LDS Church president Joseph F. Smith wanted the architecture of the Laie Hawaii Temple to resemble Solomon's Temple referred to in the biblical canon. The temple is often compared to the Cardston Alberta Temple, designed by young architects Hyrum Pope and Harold W. Burton. Pope and Burton's design was also used for Laie, and their work is rooted in the Prairie style architecture made popular by architect Frank Lloyd Wright in the early twentieth-century. The temples also evoke Mesoamerican architectural motifs, a favored theme of Burton's.
The temple sits on an 11-acre (4.5 ha) site that was once part of a large sugarcane plantation. Construction of the temple first began in February 1916. Native materials consisting of crushed lava rock were used to build the temple, along with reinforced concrete. The building's gleaming white finish was created using pneumatic stone-cutting techniques. The temple has the shape of a cross when seen from the air; the highest point of the temple is 50 ft, and it measures 102 ft from east to west and 78 ft (23.8 m) from north to south. The front exterior was designed in the form of a Greek cross, but lacks a tower, a rarity in LDS Church temples. Apart from the Laie Hawaii Temple, only two other church temples lack towers or spires: the Cardston Alberta Temple and the Mesa Arizona Temple.
The exterior of the temple exhibits four large friezes planned by American sculptor J. Leo Fairbanks and built with the help of his brother Avard Fairbanks. Modeled four-fifths lifesize and cast in concrete, the bas-relief friezes depict God’s dealings with Man. The north frieze depicts the story of the Book of Mormon. The west frieze shows the people of the Old Testament. The New Testament and the Apostasy are depicted on the southern frieze of the temple, and the restoration of the Church through Joseph Smith is shown on the east frieze. On the grounds of the temple are statues also designed by the Fairbanks brothers including Joseph being blessed by his father and one of the Prophet Lehi in a scene from the Second Book of Nephi in the Book of Mormon.

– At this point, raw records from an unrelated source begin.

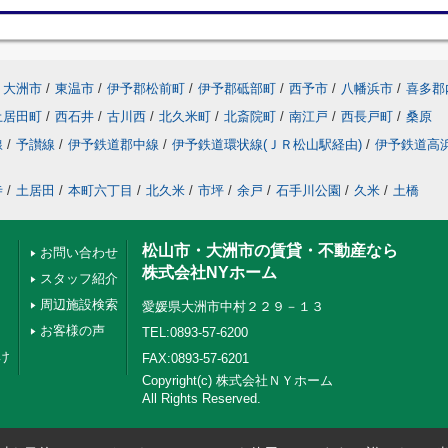
大洲市
/
東温市
/
伊予郡松前町
/
伊予郡砥部町
/
西予市
/
八幡浜市
/
喜多郡
土居田町
/
西石井
/
古川西
/
北久米町
/
北斎院町
/
南江戸
/
西長戸町
/
桑原
線
/
予讃線
/
伊予鉄道郡中線
/
伊予鉄道環状線(ＪＲ松山駅経由)
/
伊予鉄道高
寺
/
土居田
/
本町六丁目
/
北久米
/
市坪
/
余戸
/
石手川公園
/
久米
/
土橋
松山市・大洲市の賃貸・不動産なら
お問い合わせ
株式会社NYホーム
スタッフ紹介
周辺施設検索
愛媛県大洲市中村２２９－１３
お客様の声
TEL:0893-57-6200
け
FAX:0893-57-6201
Copyright(c) 株式会社ＮＹホーム
All Rights Reserved.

As visitors approach the temple and pass a number of reflecting pools, a maternity fountain sits in front of the uppermost pool. Designed by the Fairbanks brothers, this bold relief honors Hawaiian Motherhood and depicts a Hawaiian mother holding a giant clam shell while pouring water over her children. The act is supposed to symbolize mothers pouring their love, hope and care onto their children.
The landscaped temple grounds contain tropical gardens, with plants such as hibiscus, Brazilian plume, birds of paradise, lantana, red ginger, bougainvillea, plumeria, Ixora, and others. At the base of the temple grounds is a fountain separating an LDS Family History Center and a Visitors' Center, where a ten-foot sculpture replica of Bertel Thorvaldsen's Christus stands inside the entrance.
The Laie Hawaii Temple is 47,224 square feet and houses four ordinance rooms and six sealing rooms. Landscape artist LeConte Stewart designed many of the murals found inside the temple.
Laie Hawaii Temple is not used for regular Sunday worship. As temples are considered sacred houses of the Lord, only church members who keep gospel covenants are allowed to enter for the purpose of participating in sacred ceremonies such as endowments, baptism for the dead and eternal marriage, a ritual in which couples and families are sealed for time and all eternity. Because of these guidelines, non-Mormons are not allowed inside temples, but public tours of the grounds outside and of the visitors' centers are available.